## WHAT YOU HAVE TO DO
Write out the listing below again, precisely as it is given.

## EXERCISE MATERIAL
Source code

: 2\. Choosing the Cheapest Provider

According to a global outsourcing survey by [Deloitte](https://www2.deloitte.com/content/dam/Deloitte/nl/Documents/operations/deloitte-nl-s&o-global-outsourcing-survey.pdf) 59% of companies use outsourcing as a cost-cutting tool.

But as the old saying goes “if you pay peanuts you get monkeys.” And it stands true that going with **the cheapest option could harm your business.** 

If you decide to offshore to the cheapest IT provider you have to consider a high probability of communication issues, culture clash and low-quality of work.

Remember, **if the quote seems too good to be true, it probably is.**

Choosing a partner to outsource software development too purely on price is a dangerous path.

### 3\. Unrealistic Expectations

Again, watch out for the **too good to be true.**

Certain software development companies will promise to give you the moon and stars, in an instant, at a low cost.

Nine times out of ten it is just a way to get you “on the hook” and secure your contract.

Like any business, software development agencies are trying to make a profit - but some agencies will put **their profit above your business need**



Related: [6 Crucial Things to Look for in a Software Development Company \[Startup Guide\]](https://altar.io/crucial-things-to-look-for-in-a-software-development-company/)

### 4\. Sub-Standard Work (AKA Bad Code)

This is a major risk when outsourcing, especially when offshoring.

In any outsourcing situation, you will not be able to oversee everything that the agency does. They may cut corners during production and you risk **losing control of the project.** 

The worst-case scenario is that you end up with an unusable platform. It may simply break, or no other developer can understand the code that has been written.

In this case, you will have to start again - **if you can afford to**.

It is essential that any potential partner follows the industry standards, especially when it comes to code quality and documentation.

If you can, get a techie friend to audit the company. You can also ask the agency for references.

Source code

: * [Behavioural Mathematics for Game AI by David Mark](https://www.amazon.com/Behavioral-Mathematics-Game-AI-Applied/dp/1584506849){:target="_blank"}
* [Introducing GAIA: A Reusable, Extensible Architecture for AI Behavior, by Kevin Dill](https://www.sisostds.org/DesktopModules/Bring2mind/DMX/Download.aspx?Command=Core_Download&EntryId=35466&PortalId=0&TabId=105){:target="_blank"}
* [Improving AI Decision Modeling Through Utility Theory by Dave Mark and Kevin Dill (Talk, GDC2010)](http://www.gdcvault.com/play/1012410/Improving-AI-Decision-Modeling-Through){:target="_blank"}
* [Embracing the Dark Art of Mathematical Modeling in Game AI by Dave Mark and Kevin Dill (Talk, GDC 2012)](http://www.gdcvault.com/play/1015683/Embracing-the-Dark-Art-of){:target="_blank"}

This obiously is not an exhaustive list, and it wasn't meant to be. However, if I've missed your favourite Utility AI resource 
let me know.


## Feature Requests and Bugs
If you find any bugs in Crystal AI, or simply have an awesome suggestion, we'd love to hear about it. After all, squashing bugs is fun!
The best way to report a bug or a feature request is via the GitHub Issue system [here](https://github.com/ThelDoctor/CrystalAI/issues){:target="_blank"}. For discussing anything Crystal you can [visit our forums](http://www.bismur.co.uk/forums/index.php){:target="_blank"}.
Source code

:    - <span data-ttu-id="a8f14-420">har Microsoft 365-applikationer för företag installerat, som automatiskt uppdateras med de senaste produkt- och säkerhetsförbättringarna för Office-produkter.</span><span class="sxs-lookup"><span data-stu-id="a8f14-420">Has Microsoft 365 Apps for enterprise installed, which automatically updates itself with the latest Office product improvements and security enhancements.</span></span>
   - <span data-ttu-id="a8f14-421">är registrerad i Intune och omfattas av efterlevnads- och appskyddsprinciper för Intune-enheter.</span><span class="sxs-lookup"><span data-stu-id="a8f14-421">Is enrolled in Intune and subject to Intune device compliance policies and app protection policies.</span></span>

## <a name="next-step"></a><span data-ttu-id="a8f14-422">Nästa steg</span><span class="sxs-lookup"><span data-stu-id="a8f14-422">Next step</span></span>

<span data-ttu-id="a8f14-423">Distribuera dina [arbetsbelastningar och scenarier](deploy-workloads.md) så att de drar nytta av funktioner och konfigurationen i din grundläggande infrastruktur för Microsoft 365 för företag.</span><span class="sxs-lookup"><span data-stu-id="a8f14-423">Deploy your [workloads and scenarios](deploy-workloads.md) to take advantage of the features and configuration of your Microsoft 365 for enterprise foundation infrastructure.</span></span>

## ANSWER AREA
Source code

: 2\. Choosing the Cheapest Provider

According to a global outsourcing survey by [Deloitte](https://www2.deloitte.com/content/dam/Deloitte/nl/Documents/operations/deloitte-nl-s&o-global-outsourcing-survey.pdf) 59% of companies use outsourcing as a cost-cutting tool.

But as the old saying goes “if you pay peanuts you get monkeys.” And it stands true that going with **the cheapest option could harm your business.** 

If you decide to offshore to the cheapest IT provider you have to consider a high probability of communication issues, culture clash and low-quality of work.

Remember, **if the quote seems too good to be true, it probably is.**

Choosing a partner to outsource software development too purely on price is a dangerous path.

### 3\. Unrealistic Expectations

Again, watch out for the **too good to be true.**

Certain software development companies will promise to give you the moon and stars, in an instant, at a low cost.

Nine times out of ten it is just a way to get you “on the hook” and secure your contract.

Like any business, software development agencies are trying to make a profit - but some agencies will put **their profit above your business need**



Related: [6 Crucial Things to Look for in a Software Development Company \[Startup Guide\]](https://altar.io/crucial-things-to-look-for-in-a-software-development-company/)

### 4\. Sub-Standard Work (AKA Bad Code)

This is a major risk when outsourcing, especially when offshoring.

In any outsourcing situation, you will not be able to oversee everything that the agency does. They may cut corners during production and you risk **losing control of the project.** 

The worst-case scenario is that you end up with an unusable platform. It may simply break, or no other developer can understand the code that has been written.

In this case, you will have to start again - **if you can afford to**.

It is essential that any potential partner follows the industry standards, especially when it comes to code quality and documentation.

If you can, get a techie friend to audit the company. You can also ask the agency for references.

Source code

: * [Behavioural Mathematics for Game AI by David Mark](https://www.amazon.com/Behavioral-Mathematics-Game-AI-Applied/dp/1584506849){:target="_blank"}
* [Introducing GAIA: A Reusable, Extensible Architecture for AI Behavior, by Kevin Dill](https://www.sisostds.org/DesktopModules/Bring2mind/DMX/Download.aspx?Command=Core_Download&EntryId=35466&PortalId=0&TabId=105){:target="_blank"}
* [Improving AI Decision Modeling Through Utility Theory by Dave Mark and Kevin Dill (Talk, GDC2010)](http://www.gdcvault.com/play/1012410/Improving-AI-Decision-Modeling-Through){:target="_blank"}
* [Embracing the Dark Art of Mathematical Modeling in Game AI by Dave Mark and Kevin Dill (Talk, GDC 2012)](http://www.gdcvault.com/play/1015683/Embracing-the-Dark-Art-of){:target="_blank"}

This obiously is not an exhaustive list, and it wasn't meant to be. However, if I've missed your favourite Utility AI resource 
let me know.


## Feature Requests and Bugs
If you find any bugs in Crystal AI, or simply have an awesome suggestion, we'd love to hear about it. After all, squashing bugs is fun!
The best way to report a bug or a feature request is via the GitHub Issue system [here](https://github.com/ThelDoctor/CrystalAI/issues){:target="_blank"}. For discussing anything Crystal you can [visit our forums](http://www.bismur.co.uk/forums/index.php){:target="_blank"}.
Source code

:    - <span data-ttu-id="a8f14-420">har Microsoft 365-applikationer för företag installerat, som automatiskt uppdateras med de senaste produkt- och säkerhetsförbättringarna för Office-produkter.</span><span class="sxs-lookup"><span data-stu-id="a8f14-420">Has Microsoft 365 Apps for enterprise installed, which automatically updates itself with the latest Office product improvements and security enhancements.</span></span>
   - <span data-ttu-id="a8f14-421">är registrerad i Intune och omfattas av efterlevnads- och appskyddsprinciper för Intune-enheter.</span><span class="sxs-lookup"><span data-stu-id="a8f14-421">Is enrolled in Intune and subject to Intune device compliance policies and app protection policies.</span></span>

## <a name="next-step"></a><span data-ttu-id="a8f14-422">Nästa steg</span><span class="sxs-lookup"><span data-stu-id="a8f14-422">Next step</span></span>

<span data-ttu-id="a8f14-423">Distribuera dina [arbetsbelastningar och scenarier](deploy-workloads.md) så att de drar nytta av funktioner och konfigurationen i din grundläggande infrastruktur för Microsoft 365 för företag.</span><span class="sxs-lookup"><span data-stu-id="a8f14-423">Deploy your [workloads and scenarios](deploy-workloads.md) to take advantage of the features and configuration of your Microsoft 365 for enterprise foundation infrastructure.</span></span>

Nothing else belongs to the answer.